Observe the dangerous rhetoric of division from longstanding agitators of societal discord, capitalizing on the massacre before the site was even cold. Then read the words of leadership aspirants while the probe was still active.

Government has a formidable job to do when it comes to bringing together a nation that is mourning and frightened and looking for the hope and, not least, answers to so many questions.

Like why, when the official terror alert was judged as likely, did such a significant open-air Hanukah celebration go ahead with such a grossly inadequate protection? Like how could the accused attackers have six guns in the family home when the domestic intelligence organisation has so publicly and consistently warned of the danger of targeted attacks?

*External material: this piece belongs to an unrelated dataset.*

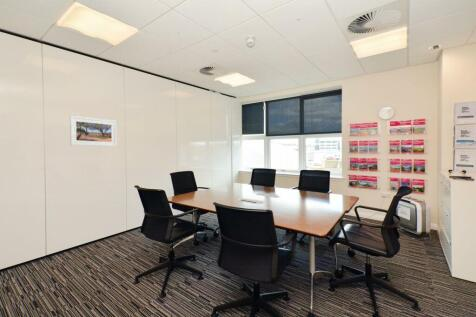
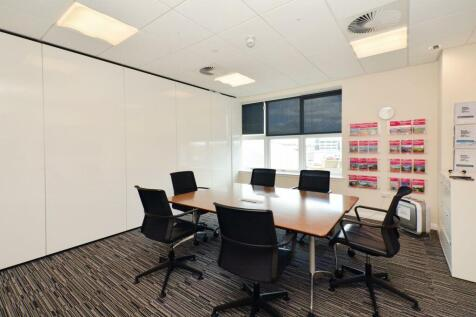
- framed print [69,115,117,147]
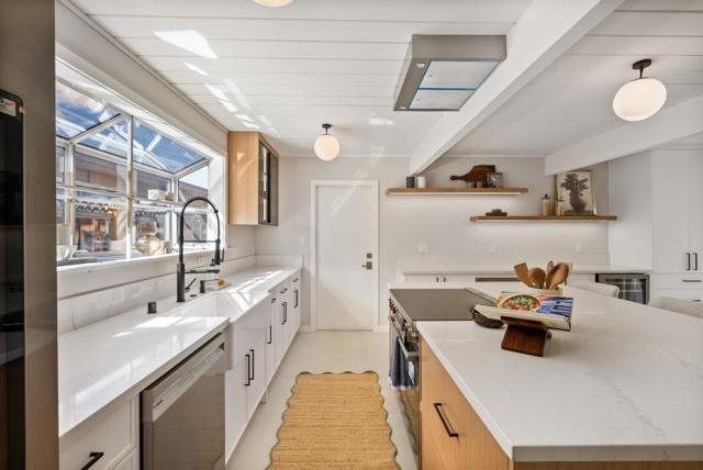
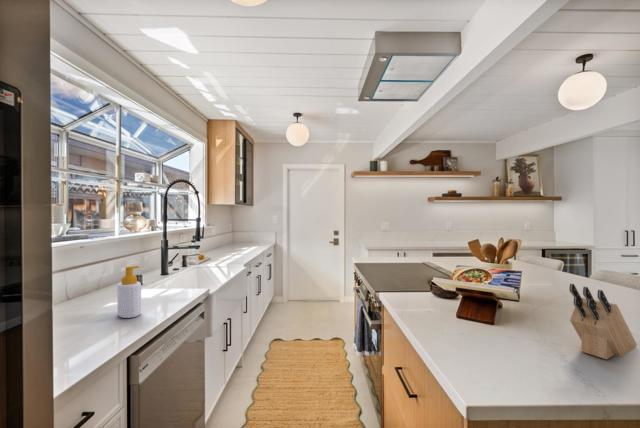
+ soap bottle [116,265,142,319]
+ knife block [569,283,638,360]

How quickly we were treated to that tired argument (or iterations of it) that it’s people not weapons that kill. Of course, each point are valid. It’s possible to at the same time pursue new ways to stop hate-fuelled violence and prevent firearms away from its possible actors.

In this metropolis of immense splendor, of pristine azure skies above ocean and shore, the ocean and the coastline – our communal areas – may not seem quite the same again to the multitude who’ve noted that famous Bondi seems so incongruous with last weekend’s obscene violence.

We long right now for understanding and meaning, for family, and perhaps for the consolation of aesthetics in culture or nature.

This weekend many Australians are cancelling holiday gathering plans. Quiet contemplation will seem more appropriate.

But this is perhaps counterintuitively counterintuitive. For in these times of anxiety, outrage, melancholy, bewilderment and loss we require each other now more than ever.

The reassurance of community – the binding force of the unity in the very word – is what we likely need most.

But sadly, all of the portents are that unity in public life and society will be elusive this extended, enervating summer.

Sarah Taylor
Sarah Taylor

A seasoned gaming journalist with a passion for exploring indie titles and sharing insights on the latest industry trends.